The funny part in this is that the Lord said to me several months ago that I would not go for a job. I had always asked, “Lord, can I please go with a job offer?” I wanted to be able to tell my family, my friends, my peers that I am going because I got this great job offer. But, the Lord said this would not be. I would go because of His work, and I would have to say this is the reason. The Lord is calling me there for ministry — no other reason. I was uncomfortable with this response. I wanted the easier way, but He said, I had to say it was to do His work.
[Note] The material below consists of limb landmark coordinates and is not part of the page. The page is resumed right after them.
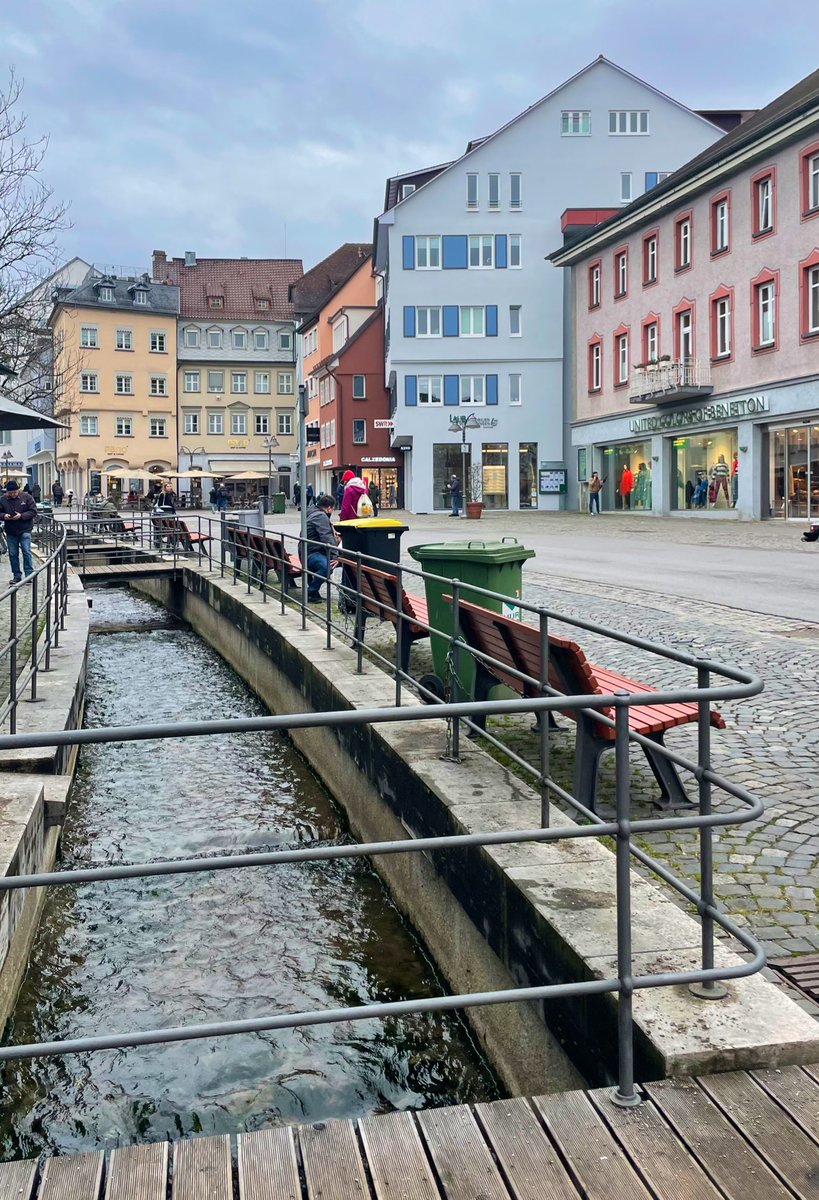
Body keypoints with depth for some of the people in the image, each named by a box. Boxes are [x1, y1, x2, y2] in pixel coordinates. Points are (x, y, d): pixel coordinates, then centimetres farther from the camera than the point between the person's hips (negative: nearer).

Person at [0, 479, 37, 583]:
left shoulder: (27, 497, -5)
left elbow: (33, 511, -6)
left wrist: (22, 515, -20)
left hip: (25, 530, -3)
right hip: (10, 532, 3)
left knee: (26, 552, -7)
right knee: (13, 554, 6)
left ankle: (29, 574, 0)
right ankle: (16, 575, 15)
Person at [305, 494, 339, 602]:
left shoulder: (314, 513, 20)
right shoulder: (320, 516, -14)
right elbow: (327, 537, -24)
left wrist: (332, 532, 46)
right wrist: (334, 556, -26)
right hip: (310, 553, -12)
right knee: (327, 566, -35)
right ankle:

Now, I see it. I see that my feelings of wanting to go were so tangled up in my past, in my memories of youth, and in my wishful wants (farmhouses, for example). I was all confused about why I was being asked to go, and I kept trying to make the going about other things (Was it a good choice for my son? Would I find work there?) It wasn’t like that those details weren’t important, rather it was that the Lord already had those details covered. The big issue was whether or not I would go because He asked me to go. It was about obedience to His command to go. Would I go for no other reason than because He asked me to do so? I was confused. I was confounded. I kept pounding Him with the details when all He wanted me to say was “yes or no.” Would I go because my Lord, my Savior, my King, and my God, asked me to go? No other reason. No other details necessary. My answer was never clear so the Lord didn’t relent. He gave me time to think about it. Time to imagine it. Time to consider what to do.
In the end, I made my decision. Today, as a matter of fact, I said, “Lord, I will go because you have asked me to go.” Yes, I will go without a job. I will go without knowing the details of the move. I will go without really even knowing what I am to do there. He has asked me to go, and today there is only one response necessary. Yes, I will go.
I am settled. I am set now, and I am ready to go. The Lord has been telling me that I have been ready to move for a while, but I haven’t really been in the right head, so to speak, to do it. I have been mixed up, as I blogged previously, about going, staying, remaining, and all the language associated with movement. Today, though, I have come to terms with what the Lord was asking me — a simple question — but one that I had failed to answer fully, completely, and honestly. I am ready now, Lord. I will go where you send me. I will live where you tell me to live. I will do the work you have prepared me to do. I will do all these things because you have asked me — for no other reason — than to walk in faithful obedience to the One who calls me by name.